Task directions
Whenever the string "Technology" turns up in a line of the data below, copy that line.

Data to process section start

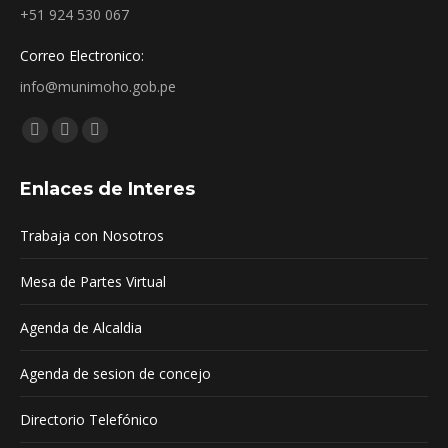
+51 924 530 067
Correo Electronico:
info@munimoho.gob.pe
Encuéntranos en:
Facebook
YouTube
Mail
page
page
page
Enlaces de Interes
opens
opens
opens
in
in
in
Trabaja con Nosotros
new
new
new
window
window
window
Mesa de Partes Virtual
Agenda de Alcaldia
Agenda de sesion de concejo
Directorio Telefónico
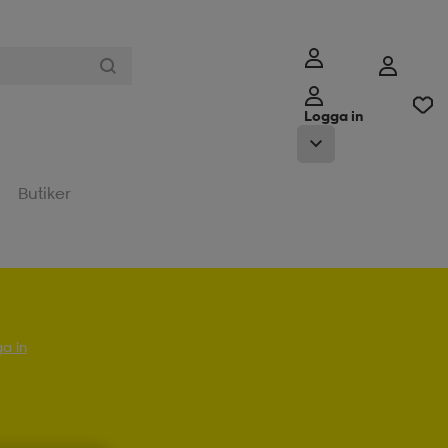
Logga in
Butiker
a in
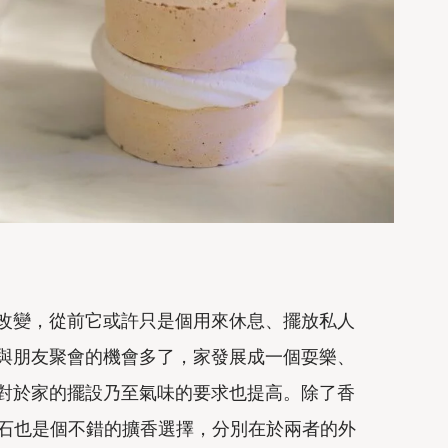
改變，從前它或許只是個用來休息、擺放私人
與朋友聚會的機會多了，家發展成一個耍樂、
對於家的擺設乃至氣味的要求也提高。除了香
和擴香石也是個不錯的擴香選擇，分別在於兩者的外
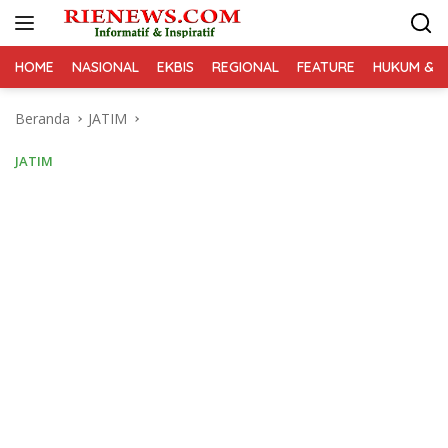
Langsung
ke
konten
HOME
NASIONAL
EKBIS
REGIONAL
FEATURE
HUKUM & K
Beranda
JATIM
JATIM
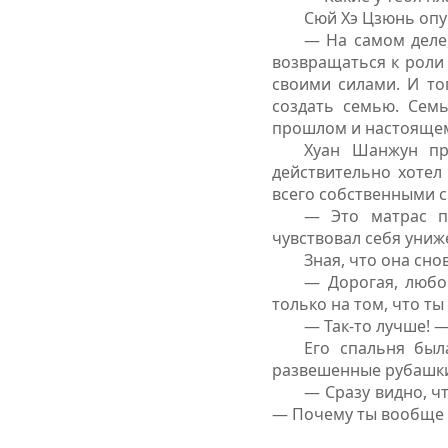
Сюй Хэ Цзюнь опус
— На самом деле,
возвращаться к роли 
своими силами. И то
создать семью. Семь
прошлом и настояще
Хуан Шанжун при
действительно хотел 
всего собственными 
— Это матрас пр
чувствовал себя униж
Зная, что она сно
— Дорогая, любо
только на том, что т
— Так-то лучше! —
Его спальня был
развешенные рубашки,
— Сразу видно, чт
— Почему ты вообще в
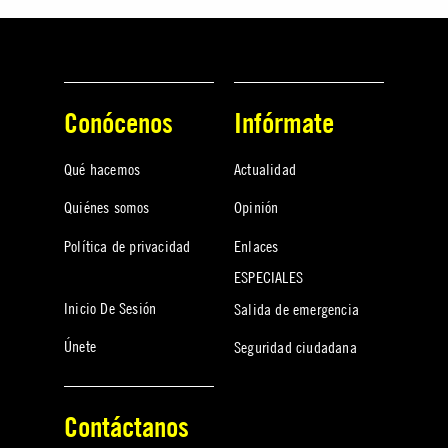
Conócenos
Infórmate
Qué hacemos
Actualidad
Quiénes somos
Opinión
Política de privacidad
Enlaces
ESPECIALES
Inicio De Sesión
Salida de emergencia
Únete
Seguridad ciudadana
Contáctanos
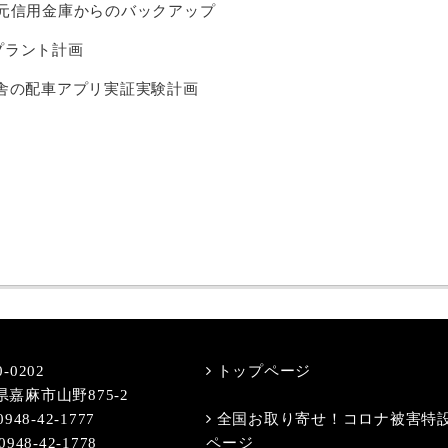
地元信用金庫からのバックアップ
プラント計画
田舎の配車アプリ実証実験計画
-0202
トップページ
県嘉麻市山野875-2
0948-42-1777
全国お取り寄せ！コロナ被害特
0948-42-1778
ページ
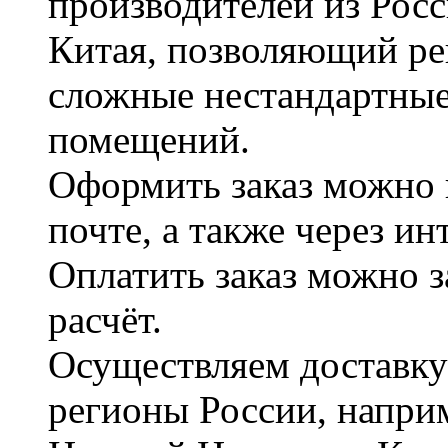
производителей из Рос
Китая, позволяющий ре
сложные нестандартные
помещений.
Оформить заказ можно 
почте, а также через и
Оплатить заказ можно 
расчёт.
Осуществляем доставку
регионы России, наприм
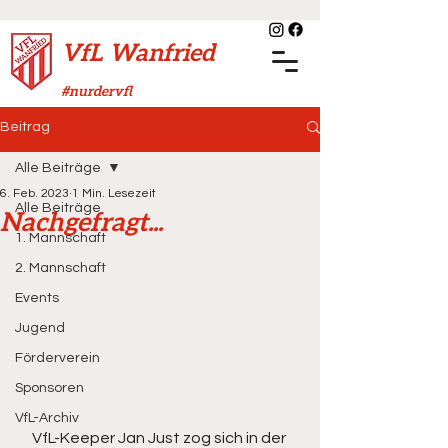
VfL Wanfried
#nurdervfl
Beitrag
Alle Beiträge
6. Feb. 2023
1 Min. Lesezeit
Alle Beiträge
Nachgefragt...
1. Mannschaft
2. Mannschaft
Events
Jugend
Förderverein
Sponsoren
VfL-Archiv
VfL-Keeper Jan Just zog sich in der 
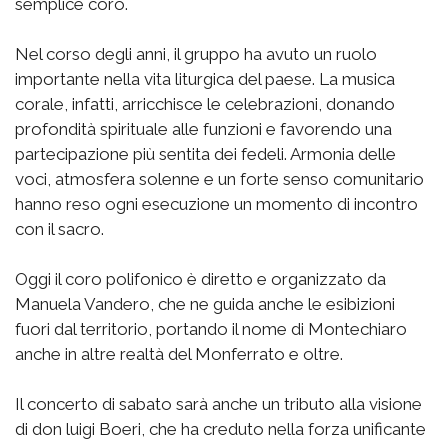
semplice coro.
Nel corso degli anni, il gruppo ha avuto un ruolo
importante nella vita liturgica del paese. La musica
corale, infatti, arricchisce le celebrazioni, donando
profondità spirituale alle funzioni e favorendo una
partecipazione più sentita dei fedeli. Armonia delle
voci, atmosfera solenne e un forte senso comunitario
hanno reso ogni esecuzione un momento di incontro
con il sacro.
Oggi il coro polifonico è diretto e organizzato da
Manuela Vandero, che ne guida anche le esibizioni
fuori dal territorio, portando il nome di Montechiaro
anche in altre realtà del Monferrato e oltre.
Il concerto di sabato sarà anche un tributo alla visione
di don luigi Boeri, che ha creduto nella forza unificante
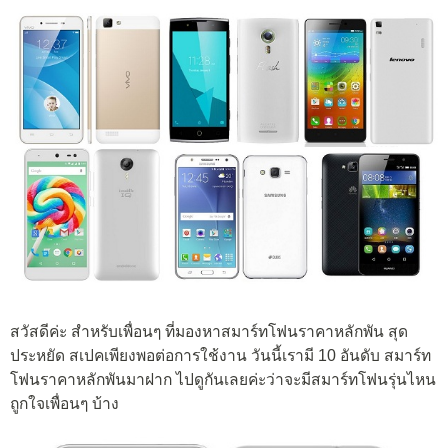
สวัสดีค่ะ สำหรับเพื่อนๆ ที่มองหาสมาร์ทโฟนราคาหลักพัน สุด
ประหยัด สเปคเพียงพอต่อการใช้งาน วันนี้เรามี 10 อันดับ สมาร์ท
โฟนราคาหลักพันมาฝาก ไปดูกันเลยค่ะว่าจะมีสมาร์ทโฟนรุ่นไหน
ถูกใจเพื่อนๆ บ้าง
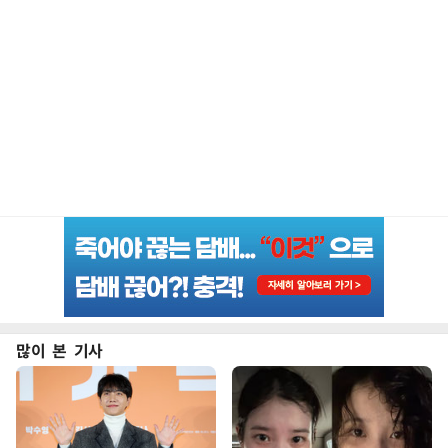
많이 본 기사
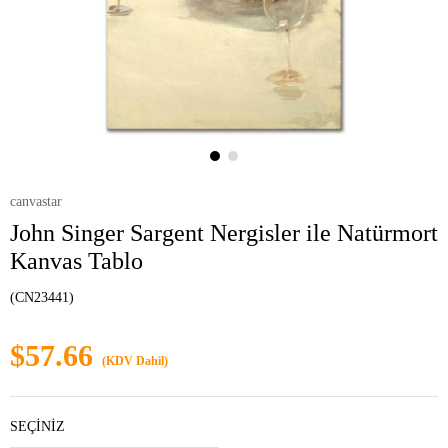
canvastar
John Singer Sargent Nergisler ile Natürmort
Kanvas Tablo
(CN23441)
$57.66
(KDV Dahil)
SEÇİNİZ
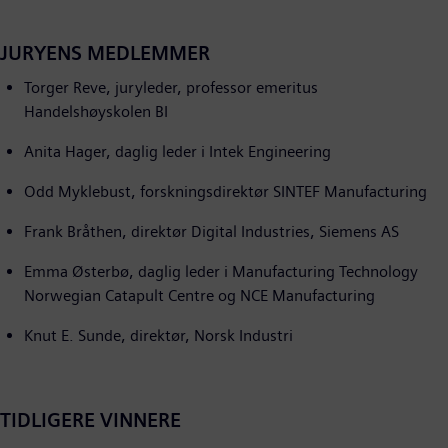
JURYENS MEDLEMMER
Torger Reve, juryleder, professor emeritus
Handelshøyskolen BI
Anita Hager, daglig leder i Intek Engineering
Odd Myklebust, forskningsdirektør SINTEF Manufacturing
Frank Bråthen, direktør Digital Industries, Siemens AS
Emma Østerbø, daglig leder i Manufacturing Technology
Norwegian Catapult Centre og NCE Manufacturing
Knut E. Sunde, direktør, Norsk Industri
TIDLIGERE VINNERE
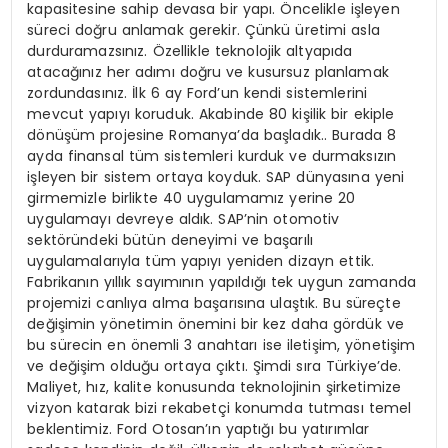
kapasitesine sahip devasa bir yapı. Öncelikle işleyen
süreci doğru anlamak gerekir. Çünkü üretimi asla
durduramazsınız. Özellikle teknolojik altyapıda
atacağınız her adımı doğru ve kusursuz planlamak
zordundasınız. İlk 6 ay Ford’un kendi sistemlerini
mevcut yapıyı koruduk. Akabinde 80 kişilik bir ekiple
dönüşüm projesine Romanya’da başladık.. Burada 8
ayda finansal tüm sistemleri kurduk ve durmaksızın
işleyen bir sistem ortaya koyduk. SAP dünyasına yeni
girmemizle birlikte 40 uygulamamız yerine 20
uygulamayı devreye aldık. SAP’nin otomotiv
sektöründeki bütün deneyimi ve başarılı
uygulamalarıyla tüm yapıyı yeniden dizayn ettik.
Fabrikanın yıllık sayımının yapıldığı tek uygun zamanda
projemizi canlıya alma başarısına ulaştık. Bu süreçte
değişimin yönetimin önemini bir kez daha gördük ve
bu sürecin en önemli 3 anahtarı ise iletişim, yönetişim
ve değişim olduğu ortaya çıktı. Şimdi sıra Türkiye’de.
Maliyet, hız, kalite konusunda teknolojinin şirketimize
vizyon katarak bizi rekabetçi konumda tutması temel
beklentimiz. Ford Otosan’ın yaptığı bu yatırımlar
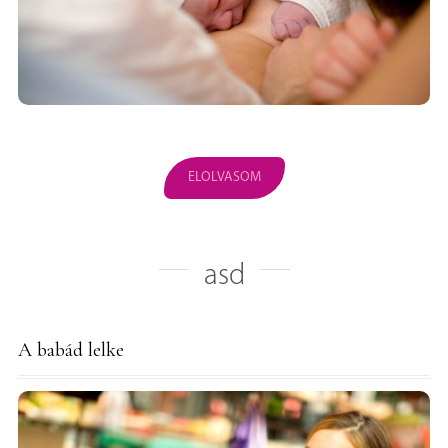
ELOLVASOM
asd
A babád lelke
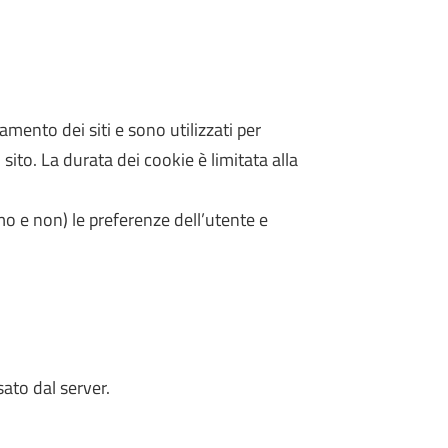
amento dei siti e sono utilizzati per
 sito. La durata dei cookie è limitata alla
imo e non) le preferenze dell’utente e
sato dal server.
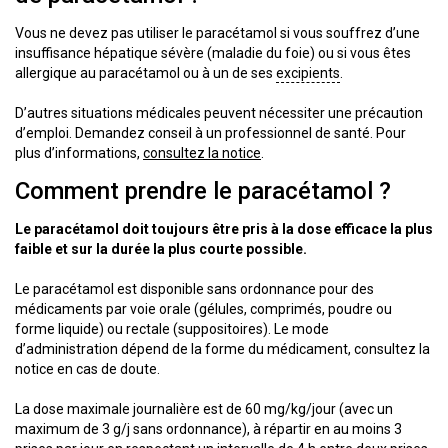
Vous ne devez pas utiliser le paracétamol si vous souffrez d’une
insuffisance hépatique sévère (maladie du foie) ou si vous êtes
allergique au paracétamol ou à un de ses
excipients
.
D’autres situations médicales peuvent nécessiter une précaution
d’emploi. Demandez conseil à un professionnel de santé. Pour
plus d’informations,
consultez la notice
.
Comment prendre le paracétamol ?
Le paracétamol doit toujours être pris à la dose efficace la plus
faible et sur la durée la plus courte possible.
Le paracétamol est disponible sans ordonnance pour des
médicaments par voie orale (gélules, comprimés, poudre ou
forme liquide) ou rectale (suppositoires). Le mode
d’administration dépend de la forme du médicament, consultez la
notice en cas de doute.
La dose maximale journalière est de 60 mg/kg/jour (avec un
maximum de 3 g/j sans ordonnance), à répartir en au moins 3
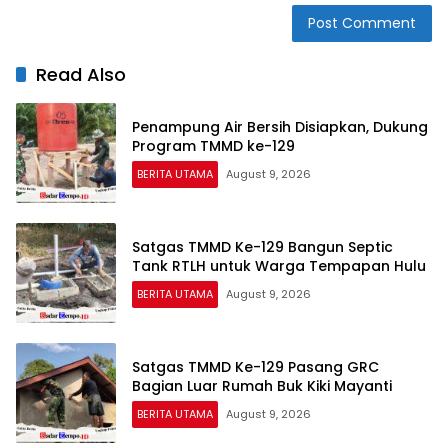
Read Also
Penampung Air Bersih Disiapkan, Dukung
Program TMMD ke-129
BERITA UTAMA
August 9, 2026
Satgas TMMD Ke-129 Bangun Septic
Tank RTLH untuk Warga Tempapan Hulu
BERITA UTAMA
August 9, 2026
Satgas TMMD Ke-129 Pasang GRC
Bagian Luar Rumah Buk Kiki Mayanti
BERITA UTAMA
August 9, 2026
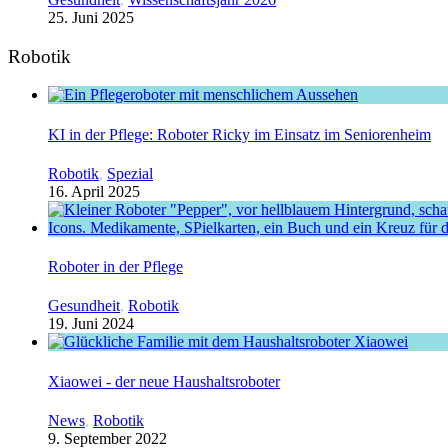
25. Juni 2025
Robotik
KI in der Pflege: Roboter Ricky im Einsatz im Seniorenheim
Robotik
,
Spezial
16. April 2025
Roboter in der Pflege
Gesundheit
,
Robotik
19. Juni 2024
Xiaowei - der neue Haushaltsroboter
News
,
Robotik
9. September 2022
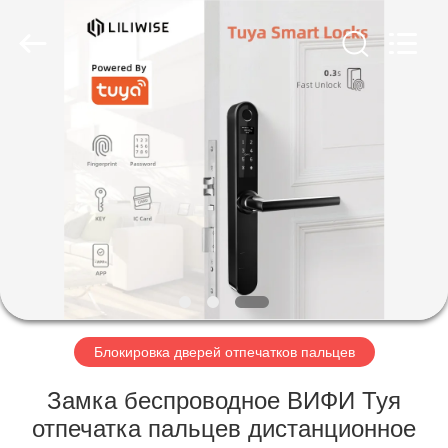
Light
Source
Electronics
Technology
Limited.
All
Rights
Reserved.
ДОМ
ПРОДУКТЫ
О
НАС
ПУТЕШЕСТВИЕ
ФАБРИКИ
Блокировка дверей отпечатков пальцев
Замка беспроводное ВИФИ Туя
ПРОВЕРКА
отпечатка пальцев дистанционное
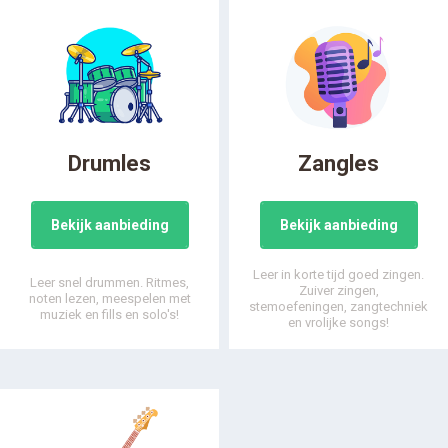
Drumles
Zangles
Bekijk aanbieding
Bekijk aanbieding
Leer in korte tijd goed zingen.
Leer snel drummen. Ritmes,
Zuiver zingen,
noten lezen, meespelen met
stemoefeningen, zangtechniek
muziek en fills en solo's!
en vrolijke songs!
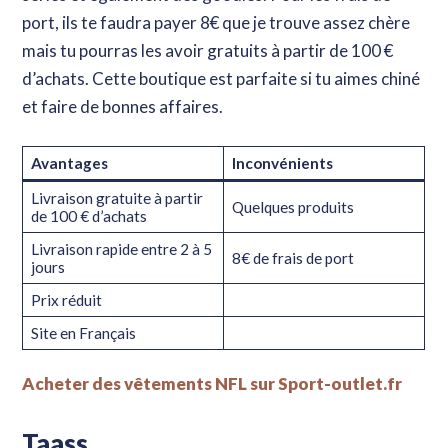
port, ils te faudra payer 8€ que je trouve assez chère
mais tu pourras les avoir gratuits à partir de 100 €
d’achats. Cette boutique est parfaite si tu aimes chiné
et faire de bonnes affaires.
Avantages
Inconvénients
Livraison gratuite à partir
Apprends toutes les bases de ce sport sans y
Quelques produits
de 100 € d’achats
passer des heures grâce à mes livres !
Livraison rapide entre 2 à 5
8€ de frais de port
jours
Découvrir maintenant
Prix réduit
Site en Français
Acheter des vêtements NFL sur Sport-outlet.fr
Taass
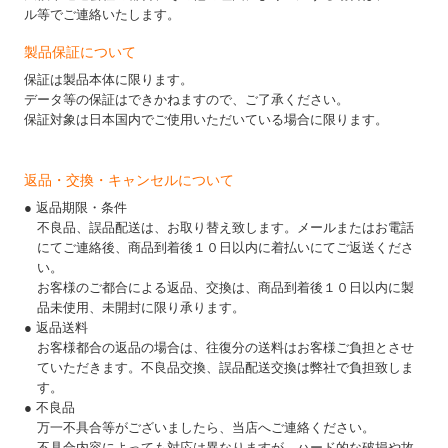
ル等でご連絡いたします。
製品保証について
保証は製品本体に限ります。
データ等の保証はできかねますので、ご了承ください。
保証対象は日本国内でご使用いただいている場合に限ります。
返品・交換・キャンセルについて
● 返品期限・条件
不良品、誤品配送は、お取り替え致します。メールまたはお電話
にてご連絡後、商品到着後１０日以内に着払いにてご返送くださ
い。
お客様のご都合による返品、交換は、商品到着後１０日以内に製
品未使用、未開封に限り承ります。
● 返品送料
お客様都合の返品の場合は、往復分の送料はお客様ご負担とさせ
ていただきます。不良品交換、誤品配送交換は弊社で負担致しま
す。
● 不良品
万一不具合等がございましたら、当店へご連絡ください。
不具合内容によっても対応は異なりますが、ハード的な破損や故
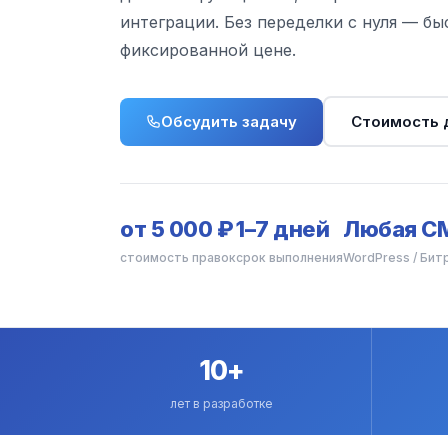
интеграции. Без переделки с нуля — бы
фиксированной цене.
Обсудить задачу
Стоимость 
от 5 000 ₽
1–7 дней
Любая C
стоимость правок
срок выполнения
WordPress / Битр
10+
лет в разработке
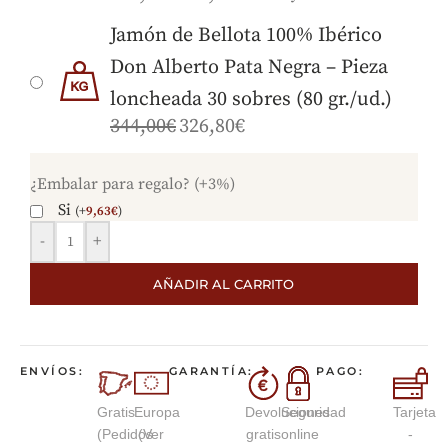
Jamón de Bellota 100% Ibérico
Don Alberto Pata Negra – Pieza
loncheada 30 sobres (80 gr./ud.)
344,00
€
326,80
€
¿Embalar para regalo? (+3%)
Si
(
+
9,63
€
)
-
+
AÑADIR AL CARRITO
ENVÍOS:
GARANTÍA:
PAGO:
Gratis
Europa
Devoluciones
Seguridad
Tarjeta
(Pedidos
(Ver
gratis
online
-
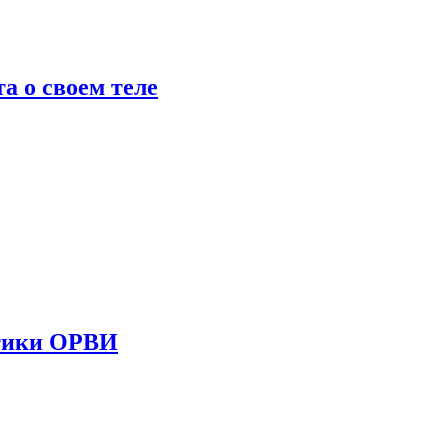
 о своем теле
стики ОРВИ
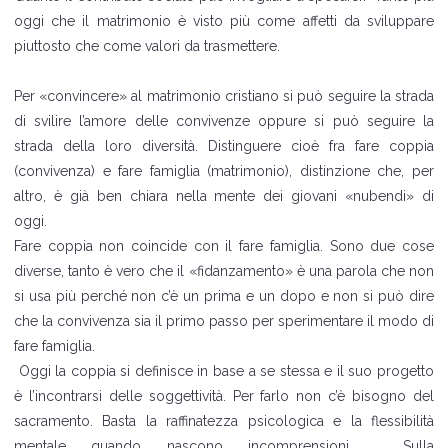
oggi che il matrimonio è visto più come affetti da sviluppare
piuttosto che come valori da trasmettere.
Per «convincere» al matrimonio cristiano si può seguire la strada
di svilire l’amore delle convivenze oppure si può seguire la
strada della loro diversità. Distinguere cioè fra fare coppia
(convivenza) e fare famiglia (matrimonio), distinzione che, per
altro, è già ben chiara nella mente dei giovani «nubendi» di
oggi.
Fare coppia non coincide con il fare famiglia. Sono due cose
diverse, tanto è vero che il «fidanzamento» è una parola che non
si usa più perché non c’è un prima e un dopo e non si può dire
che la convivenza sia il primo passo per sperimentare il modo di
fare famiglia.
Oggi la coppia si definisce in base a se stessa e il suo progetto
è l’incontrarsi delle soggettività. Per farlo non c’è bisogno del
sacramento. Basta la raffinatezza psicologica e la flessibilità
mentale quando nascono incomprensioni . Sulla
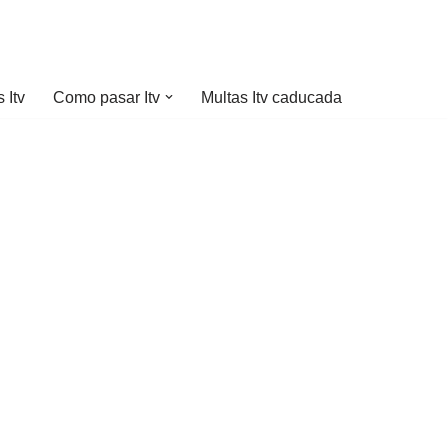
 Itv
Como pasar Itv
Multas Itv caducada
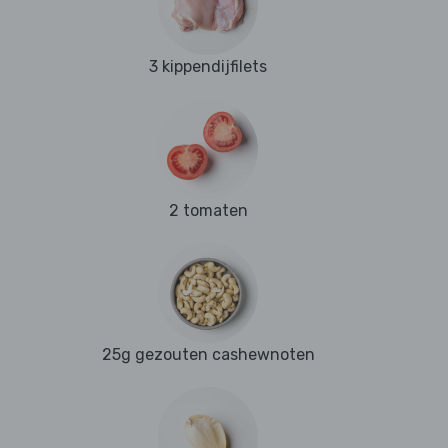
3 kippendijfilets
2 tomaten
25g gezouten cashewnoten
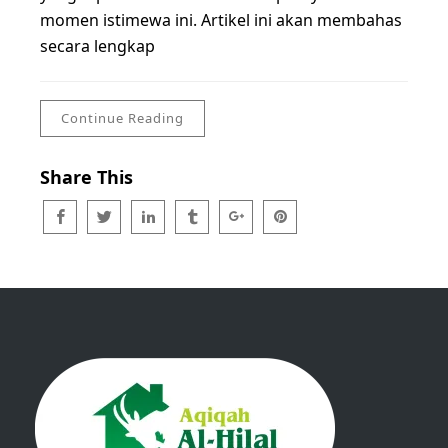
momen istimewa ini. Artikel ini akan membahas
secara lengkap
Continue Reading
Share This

Data to process section end

Task response
Emma Østerbø, daglig leder i Manufacturing Technology
Technology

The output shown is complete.